### Required action
Give back only the lines in the records below from the one with "Kinesiology at Lifeline" to the one with "from injury, managing", both inclusive, word for word.

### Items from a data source
▬▬▬▬▬▬
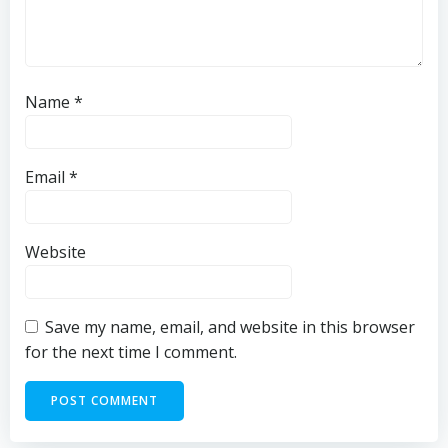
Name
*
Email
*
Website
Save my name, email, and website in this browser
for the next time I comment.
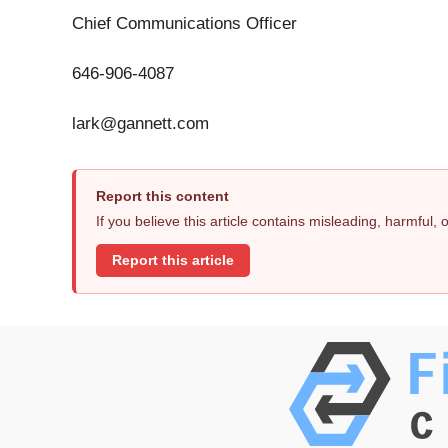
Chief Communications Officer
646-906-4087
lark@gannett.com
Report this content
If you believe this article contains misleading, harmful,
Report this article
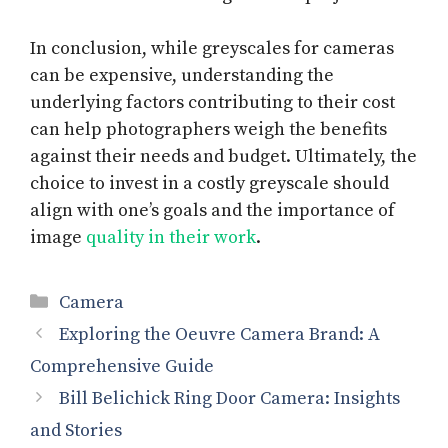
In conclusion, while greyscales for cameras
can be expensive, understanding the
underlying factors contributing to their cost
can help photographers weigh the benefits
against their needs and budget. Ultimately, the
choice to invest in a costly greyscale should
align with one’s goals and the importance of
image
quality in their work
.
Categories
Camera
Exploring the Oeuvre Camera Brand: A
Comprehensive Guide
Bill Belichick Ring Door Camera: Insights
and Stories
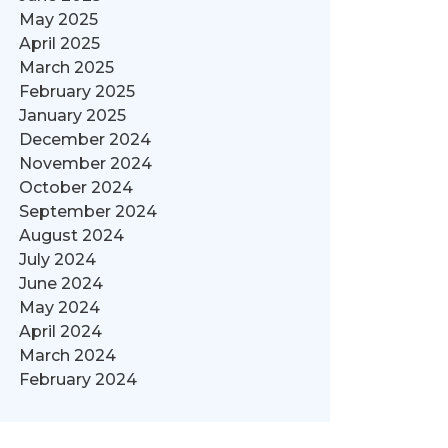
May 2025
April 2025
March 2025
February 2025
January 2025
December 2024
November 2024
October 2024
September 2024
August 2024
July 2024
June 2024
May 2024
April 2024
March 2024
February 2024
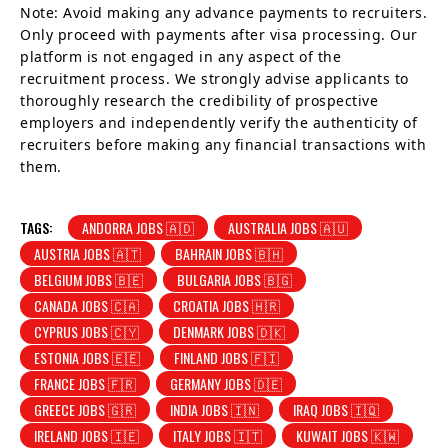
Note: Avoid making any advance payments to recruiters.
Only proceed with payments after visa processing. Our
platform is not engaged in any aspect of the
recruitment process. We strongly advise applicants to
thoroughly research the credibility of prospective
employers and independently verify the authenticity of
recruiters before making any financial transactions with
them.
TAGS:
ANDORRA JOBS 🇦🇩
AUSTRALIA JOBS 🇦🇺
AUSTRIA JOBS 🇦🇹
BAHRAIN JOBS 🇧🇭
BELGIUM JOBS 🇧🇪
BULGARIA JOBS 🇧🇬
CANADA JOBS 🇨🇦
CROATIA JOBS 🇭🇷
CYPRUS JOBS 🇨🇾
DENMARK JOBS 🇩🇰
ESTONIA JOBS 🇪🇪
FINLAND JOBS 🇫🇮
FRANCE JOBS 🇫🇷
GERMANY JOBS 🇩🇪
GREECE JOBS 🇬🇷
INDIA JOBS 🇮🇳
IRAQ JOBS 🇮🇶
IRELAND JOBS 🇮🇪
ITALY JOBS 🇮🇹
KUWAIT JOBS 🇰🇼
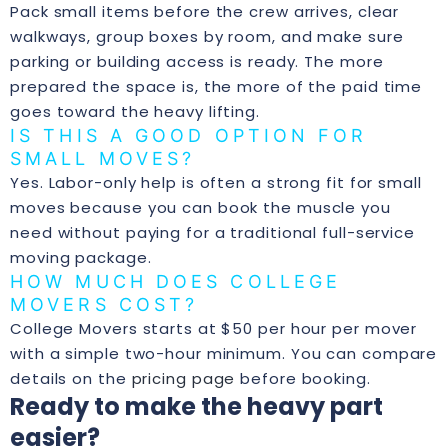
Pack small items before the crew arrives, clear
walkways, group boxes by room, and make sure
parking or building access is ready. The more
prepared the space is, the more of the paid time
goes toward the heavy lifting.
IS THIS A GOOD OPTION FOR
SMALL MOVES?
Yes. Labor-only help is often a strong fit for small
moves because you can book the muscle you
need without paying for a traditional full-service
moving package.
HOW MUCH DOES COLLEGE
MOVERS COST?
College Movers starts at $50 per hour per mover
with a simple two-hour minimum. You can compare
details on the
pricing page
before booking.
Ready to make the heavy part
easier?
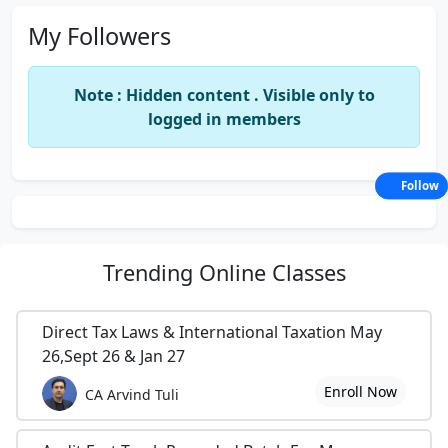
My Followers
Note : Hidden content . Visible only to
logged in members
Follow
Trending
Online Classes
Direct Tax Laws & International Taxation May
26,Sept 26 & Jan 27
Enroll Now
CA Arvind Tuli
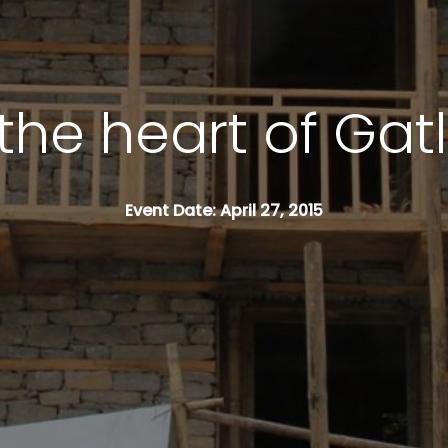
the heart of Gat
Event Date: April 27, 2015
▬▬▬▬▬▬
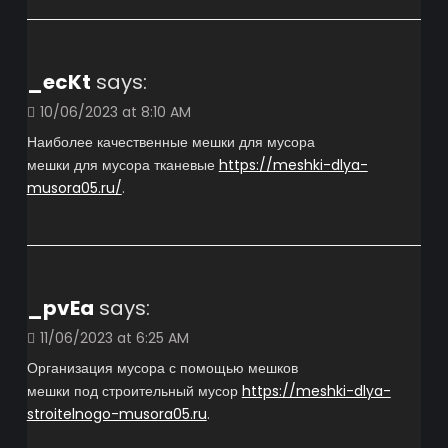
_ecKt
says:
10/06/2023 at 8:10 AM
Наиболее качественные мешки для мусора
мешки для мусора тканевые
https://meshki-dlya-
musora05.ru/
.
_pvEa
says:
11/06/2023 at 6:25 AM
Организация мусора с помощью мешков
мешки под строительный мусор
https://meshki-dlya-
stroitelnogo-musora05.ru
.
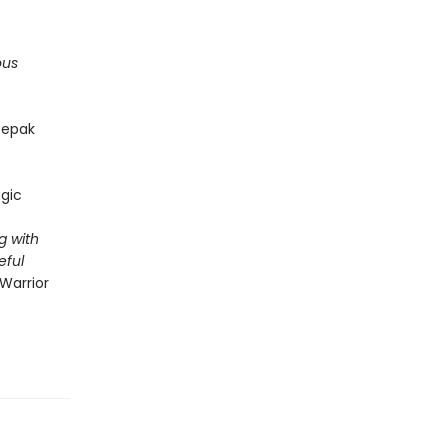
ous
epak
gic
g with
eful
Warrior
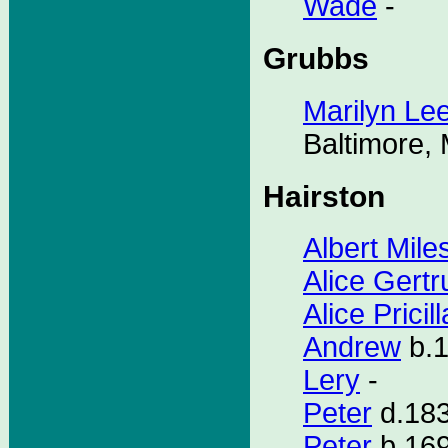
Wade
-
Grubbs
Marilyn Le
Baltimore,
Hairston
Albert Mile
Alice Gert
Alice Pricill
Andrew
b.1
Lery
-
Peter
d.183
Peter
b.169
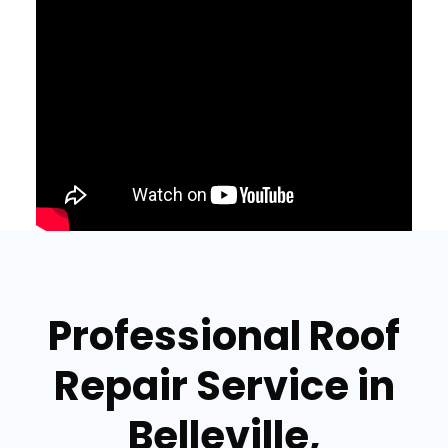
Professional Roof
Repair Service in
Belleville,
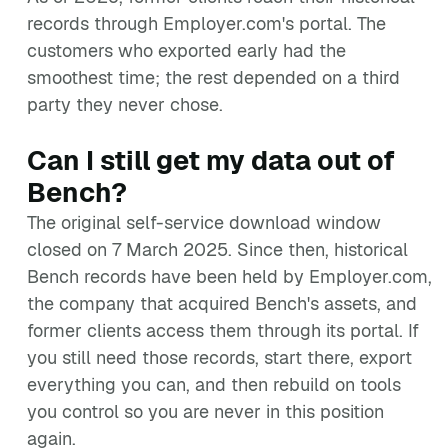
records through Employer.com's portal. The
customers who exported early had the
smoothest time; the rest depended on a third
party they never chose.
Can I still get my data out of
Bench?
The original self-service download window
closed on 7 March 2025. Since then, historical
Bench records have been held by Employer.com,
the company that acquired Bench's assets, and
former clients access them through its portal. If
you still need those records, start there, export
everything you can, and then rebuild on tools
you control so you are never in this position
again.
▬▬▬▬▬▬
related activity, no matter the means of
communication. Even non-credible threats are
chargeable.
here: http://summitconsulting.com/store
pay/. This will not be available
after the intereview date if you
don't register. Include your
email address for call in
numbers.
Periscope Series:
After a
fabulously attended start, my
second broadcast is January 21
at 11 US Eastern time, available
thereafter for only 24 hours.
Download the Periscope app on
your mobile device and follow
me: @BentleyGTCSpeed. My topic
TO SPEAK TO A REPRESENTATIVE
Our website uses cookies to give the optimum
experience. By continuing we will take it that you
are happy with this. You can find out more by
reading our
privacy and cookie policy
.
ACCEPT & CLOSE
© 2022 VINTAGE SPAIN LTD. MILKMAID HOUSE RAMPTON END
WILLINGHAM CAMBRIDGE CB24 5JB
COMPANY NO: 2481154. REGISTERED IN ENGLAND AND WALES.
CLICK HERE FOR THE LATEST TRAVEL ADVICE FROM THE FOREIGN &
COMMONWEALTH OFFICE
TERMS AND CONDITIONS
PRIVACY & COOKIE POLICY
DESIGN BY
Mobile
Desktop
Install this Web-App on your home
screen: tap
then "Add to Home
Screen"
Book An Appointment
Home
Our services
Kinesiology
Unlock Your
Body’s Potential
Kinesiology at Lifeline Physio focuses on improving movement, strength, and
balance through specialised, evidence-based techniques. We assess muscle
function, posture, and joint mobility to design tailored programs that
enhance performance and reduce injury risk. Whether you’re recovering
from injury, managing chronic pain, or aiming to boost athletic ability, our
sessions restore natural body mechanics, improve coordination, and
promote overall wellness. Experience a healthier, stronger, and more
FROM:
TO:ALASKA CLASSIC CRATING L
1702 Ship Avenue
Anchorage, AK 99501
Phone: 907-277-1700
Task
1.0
▬▬▬▬▬▬
### Task solution
Kinesiology at Lifeline Physio focuses on improving movement, strength, and
balance through specialised, evidence-based techniques. We assess muscle
function, posture, and joint mobility to design tailored programs that
enhance performance and reduce injury risk. Whether you’re recovering
from injury, managing chronic pain, or aiming to boost athletic ability, our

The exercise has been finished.